• TASK DIRECTIONS: Quote all of the data exactly as given. Skip every picture it contains.

• RECORDS:
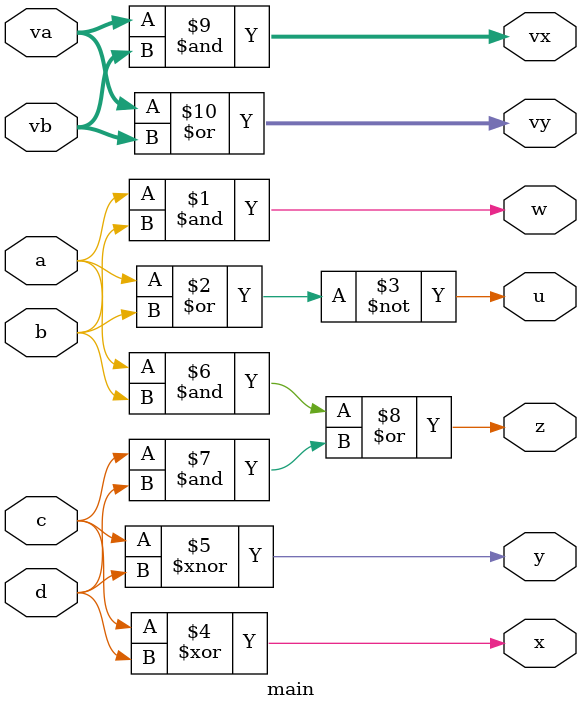
<source format=v>
module main(
    input a, b, c, d,
    input [3:0] va, vb,
    output w, u, x, y, z,
    output [3:0] vx, vy
);
    assign w = a&b;
    assign u = ~(a|b);
    assign x = c^d;
    assign y = c~^d;
    assign z = (a&b) | (c&d);
    assign vx = va&vb;
    assign vy = va|vb;
endmodule
</source>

• SOLUTION TO THIS PROBLEM:
<source format=v>
module main(
    input a, b, c, d,
    input [3:0] va, vb,
    output w, u, x, y, z,
    output [3:0] vx, vy
);
    assign w = a&b;
    assign u = ~(a|b);
    assign x = c^d;
    assign y = c~^d;
    assign z = (a&b) | (c&d);
    assign vx = va&vb;
    assign vy = va|vb;
endmodule
</source>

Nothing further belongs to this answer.